== Required work ==
Please transcribe the data below exactly. Leave the pictures out.

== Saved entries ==
Content starts

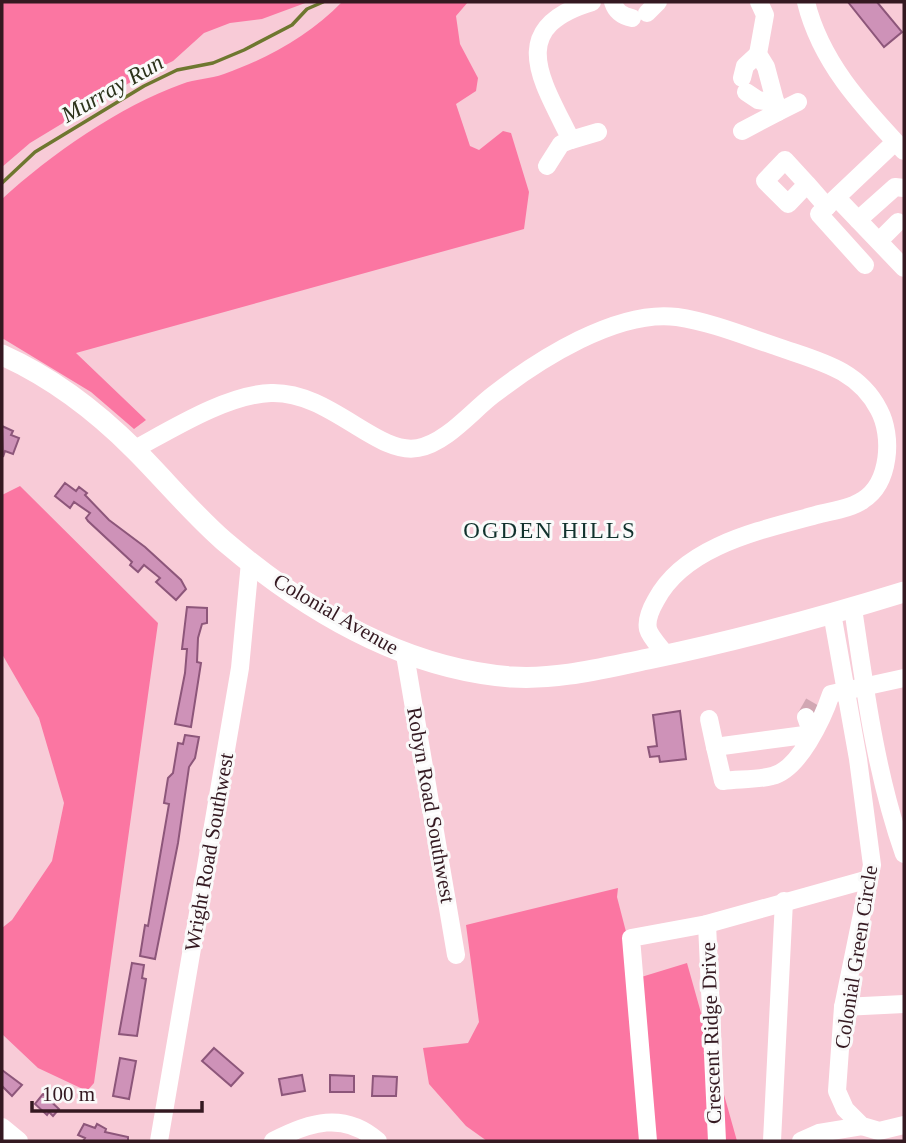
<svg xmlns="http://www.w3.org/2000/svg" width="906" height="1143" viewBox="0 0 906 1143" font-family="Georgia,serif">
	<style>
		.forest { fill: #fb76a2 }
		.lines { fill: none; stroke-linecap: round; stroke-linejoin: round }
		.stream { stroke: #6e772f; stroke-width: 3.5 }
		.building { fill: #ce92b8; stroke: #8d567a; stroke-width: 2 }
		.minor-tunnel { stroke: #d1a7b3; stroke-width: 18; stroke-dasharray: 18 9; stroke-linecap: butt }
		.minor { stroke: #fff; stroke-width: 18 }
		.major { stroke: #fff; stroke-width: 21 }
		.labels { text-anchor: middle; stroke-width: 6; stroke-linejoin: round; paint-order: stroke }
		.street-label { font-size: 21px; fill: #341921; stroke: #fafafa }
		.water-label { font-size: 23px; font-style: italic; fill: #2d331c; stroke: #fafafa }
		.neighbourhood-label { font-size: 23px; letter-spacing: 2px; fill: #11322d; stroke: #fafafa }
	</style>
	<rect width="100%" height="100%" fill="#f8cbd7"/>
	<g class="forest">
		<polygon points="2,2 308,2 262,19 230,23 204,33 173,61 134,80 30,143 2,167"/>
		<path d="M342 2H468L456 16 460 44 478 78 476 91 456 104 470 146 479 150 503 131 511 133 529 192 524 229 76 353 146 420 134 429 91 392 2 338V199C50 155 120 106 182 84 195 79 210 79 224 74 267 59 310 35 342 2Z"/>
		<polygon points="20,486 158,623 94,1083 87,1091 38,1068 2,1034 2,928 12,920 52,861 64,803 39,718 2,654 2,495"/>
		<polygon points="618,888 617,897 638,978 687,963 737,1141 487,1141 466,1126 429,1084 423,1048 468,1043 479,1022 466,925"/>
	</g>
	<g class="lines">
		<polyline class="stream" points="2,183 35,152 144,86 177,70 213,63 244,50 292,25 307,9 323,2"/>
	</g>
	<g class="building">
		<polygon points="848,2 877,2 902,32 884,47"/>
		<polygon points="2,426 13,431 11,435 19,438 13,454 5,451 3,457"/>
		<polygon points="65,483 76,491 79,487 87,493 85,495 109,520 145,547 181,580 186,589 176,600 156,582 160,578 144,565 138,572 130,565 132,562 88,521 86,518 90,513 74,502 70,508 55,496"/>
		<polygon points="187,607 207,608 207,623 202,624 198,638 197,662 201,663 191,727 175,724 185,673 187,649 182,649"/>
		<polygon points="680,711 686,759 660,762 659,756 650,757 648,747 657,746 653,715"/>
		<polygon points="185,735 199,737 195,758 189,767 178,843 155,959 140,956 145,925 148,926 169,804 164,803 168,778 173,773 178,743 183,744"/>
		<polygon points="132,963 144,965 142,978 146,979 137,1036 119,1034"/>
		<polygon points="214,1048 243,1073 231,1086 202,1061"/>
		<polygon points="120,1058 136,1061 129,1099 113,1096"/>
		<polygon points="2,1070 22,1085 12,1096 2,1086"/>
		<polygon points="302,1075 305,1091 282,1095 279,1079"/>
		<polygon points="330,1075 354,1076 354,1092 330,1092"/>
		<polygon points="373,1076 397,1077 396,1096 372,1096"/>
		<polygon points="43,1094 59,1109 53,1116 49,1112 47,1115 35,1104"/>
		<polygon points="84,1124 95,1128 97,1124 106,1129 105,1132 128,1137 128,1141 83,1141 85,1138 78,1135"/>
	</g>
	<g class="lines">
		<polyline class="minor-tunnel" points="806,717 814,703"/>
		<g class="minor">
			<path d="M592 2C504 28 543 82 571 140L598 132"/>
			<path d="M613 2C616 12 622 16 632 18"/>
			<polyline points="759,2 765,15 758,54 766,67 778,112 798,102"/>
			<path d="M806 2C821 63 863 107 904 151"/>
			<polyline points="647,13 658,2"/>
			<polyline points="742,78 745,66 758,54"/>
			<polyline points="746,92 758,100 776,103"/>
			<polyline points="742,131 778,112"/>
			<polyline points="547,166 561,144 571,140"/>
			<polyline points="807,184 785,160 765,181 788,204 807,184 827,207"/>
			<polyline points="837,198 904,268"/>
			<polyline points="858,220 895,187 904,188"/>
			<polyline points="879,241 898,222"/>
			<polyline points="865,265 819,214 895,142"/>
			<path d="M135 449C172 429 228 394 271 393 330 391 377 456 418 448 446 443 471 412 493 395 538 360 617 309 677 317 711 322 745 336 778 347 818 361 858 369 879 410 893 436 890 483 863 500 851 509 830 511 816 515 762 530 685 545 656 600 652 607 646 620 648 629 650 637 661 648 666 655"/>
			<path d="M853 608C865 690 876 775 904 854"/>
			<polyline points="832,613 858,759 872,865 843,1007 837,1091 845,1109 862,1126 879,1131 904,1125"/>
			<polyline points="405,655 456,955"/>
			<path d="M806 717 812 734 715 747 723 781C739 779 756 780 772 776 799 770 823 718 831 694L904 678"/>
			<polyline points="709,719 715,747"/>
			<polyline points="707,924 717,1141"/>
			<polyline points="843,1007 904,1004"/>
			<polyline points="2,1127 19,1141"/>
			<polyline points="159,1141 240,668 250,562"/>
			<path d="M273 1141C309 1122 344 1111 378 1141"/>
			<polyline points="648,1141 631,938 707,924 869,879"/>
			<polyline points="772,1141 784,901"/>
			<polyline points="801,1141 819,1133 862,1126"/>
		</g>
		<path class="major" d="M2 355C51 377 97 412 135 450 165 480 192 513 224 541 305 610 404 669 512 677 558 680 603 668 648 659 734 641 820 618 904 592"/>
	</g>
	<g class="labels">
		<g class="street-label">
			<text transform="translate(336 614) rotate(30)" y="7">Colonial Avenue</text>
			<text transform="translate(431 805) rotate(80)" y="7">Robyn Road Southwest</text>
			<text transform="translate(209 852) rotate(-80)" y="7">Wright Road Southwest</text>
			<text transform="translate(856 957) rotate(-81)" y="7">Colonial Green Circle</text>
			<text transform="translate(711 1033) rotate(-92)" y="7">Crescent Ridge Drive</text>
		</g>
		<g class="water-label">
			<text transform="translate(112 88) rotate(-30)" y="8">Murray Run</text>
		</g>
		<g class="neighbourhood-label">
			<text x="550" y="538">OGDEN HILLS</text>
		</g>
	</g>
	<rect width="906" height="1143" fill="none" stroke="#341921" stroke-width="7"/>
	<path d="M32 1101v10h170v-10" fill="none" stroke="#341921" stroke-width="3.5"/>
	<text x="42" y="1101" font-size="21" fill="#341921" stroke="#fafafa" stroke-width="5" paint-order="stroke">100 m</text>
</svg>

Content ends

== Solution to this problem ==
<svg xmlns="http://www.w3.org/2000/svg" width="906" height="1143" viewBox="0 0 906 1143" font-family="Georgia,serif">
	<style>
		.forest { fill: #fb76a2 }
		.lines { fill: none; stroke-linecap: round; stroke-linejoin: round }
		.stream { stroke: #6e772f; stroke-width: 3.5 }
		.building { fill: #ce92b8; stroke: #8d567a; stroke-width: 2 }
		.minor-tunnel { stroke: #d1a7b3; stroke-width: 18; stroke-dasharray: 18 9; stroke-linecap: butt }
		.minor { stroke: #fff; stroke-width: 18 }
		.major { stroke: #fff; stroke-width: 21 }
		.labels { text-anchor: middle; stroke-width: 6; stroke-linejoin: round; paint-order: stroke }
		.street-label { font-size: 21px; fill: #341921; stroke: #fafafa }
		.water-label { font-size: 23px; font-style: italic; fill: #2d331c; stroke: #fafafa }
		.neighbourhood-label { font-size: 23px; letter-spacing: 2px; fill: #11322d; stroke: #fafafa }
	</style>
	<rect width="100%" height="100%" fill="#f8cbd7"/>
	<g class="forest">
		<polygon points="2,2 308,2 262,19 230,23 204,33 173,61 134,80 30,143 2,167"/>
		<path d="M342 2H468L456 16 460 44 478 78 476 91 456 104 470 146 479 150 503 131 511 133 529 192 524 229 76 353 146 420 134 429 91 392 2 338V199C50 155 120 106 182 84 195 79 210 79 224 74 267 59 310 35 342 2Z"/>
		<polygon points="20,486 158,623 94,1083 87,1091 38,1068 2,1034 2,928 12,920 52,861 64,803 39,718 2,654 2,495"/>
		<polygon points="618,888 617,897 638,978 687,963 737,1141 487,1141 466,1126 429,1084 423,1048 468,1043 479,1022 466,925"/>
	</g>
	<g class="lines">
		<polyline class="stream" points="2,183 35,152 144,86 177,70 213,63 244,50 292,25 307,9 323,2"/>
	</g>
	<g class="building">
		<polygon points="848,2 877,2 902,32 884,47"/>
		<polygon points="2,426 13,431 11,435 19,438 13,454 5,451 3,457"/>
		<polygon points="65,483 76,491 79,487 87,493 85,495 109,520 145,547 181,580 186,589 176,600 156,582 160,578 144,565 138,572 130,565 132,562 88,521 86,518 90,513 74,502 70,508 55,496"/>
		<polygon points="187,607 207,608 207,623 202,624 198,638 197,662 201,663 191,727 175,724 185,673 187,649 182,649"/>
		<polygon points="680,711 686,759 660,762 659,756 650,757 648,747 657,746 653,715"/>
		<polygon points="185,735 199,737 195,758 189,767 178,843 155,959 140,956 145,925 148,926 169,804 164,803 168,778 173,773 178,743 183,744"/>
		<polygon points="132,963 144,965 142,978 146,979 137,1036 119,1034"/>
		<polygon points="214,1048 243,1073 231,1086 202,1061"/>
		<polygon points="120,1058 136,1061 129,1099 113,1096"/>
		<polygon points="2,1070 22,1085 12,1096 2,1086"/>
		<polygon points="302,1075 305,1091 282,1095 279,1079"/>
		<polygon points="330,1075 354,1076 354,1092 330,1092"/>
		<polygon points="373,1076 397,1077 396,1096 372,1096"/>
		<polygon points="43,1094 59,1109 53,1116 49,1112 47,1115 35,1104"/>
		<polygon points="84,1124 95,1128 97,1124 106,1129 105,1132 128,1137 128,1141 83,1141 85,1138 78,1135"/>
	</g>
	<g class="lines">
		<polyline class="minor-tunnel" points="806,717 814,703"/>
		<g class="minor">
			<path d="M592 2C504 28 543 82 571 140L598 132"/>
			<path d="M613 2C616 12 622 16 632 18"/>
			<polyline points="759,2 765,15 758,54 766,67 778,112 798,102"/>
			<path d="M806 2C821 63 863 107 904 151"/>
			<polyline points="647,13 658,2"/>
			<polyline points="742,78 745,66 758,54"/>
			<polyline points="746,92 758,100 776,103"/>
			<polyline points="742,131 778,112"/>
			<polyline points="547,166 561,144 571,140"/>
			<polyline points="807,184 785,160 765,181 788,204 807,184 827,207"/>
			<polyline points="837,198 904,268"/>
			<polyline points="858,220 895,187 904,188"/>
			<polyline points="879,241 898,222"/>
			<polyline points="865,265 819,214 895,142"/>
			<path d="M135 449C172 429 228 394 271 393 330 391 377 456 418 448 446 443 471 412 493 395 538 360 617 309 677 317 711 322 745 336 778 347 818 361 858 369 879 410 893 436 890 483 863 500 851 509 830 511 816 515 762 530 685 545 656 600 652 607 646 620 648 629 650 637 661 648 666 655"/>
			<path d="M853 608C865 690 876 775 904 854"/>
			<polyline points="832,613 858,759 872,865 843,1007 837,1091 845,1109 862,1126 879,1131 904,1125"/>
			<polyline points="405,655 456,955"/>
			<path d="M806 717 812 734 715 747 723 781C739 779 756 780 772 776 799 770 823 718 831 694L904 678"/>
			<polyline points="709,719 715,747"/>
			<polyline points="707,924 717,1141"/>
			<polyline points="843,1007 904,1004"/>
			<polyline points="2,1127 19,1141"/>
			<polyline points="159,1141 240,668 250,562"/>
			<path d="M273 1141C309 1122 344 1111 378 1141"/>
			<polyline points="648,1141 631,938 707,924 869,879"/>
			<polyline points="772,1141 784,901"/>
			<polyline points="801,1141 819,1133 862,1126"/>
		</g>
		<path class="major" d="M2 355C51 377 97 412 135 450 165 480 192 513 224 541 305 610 404 669 512 677 558 680 603 668 648 659 734 641 820 618 904 592"/>
	</g>
	<g class="labels">
		<g class="street-label">
			<text transform="translate(336 614) rotate(30)" y="7">Colonial Avenue</text>
			<text transform="translate(431 805) rotate(80)" y="7">Robyn Road Southwest</text>
			<text transform="translate(209 852) rotate(-80)" y="7">Wright Road Southwest</text>
			<text transform="translate(856 957) rotate(-81)" y="7">Colonial Green Circle</text>
			<text transform="translate(711 1033) rotate(-92)" y="7">Crescent Ridge Drive</text>
		</g>
		<g class="water-label">
			<text transform="translate(112 88) rotate(-30)" y="8">Murray Run</text>
		</g>
		<g class="neighbourhood-label">
			<text x="550" y="538">OGDEN HILLS</text>
		</g>
	</g>
	<rect width="906" height="1143" fill="none" stroke="#341921" stroke-width="7"/>
	<path d="M32 1101v10h170v-10" fill="none" stroke="#341921" stroke-width="3.5"/>
	<text x="42" y="1101" font-size="21" fill="#341921" stroke="#fafafa" stroke-width="5" paint-order="stroke">100 m</text>
</svg>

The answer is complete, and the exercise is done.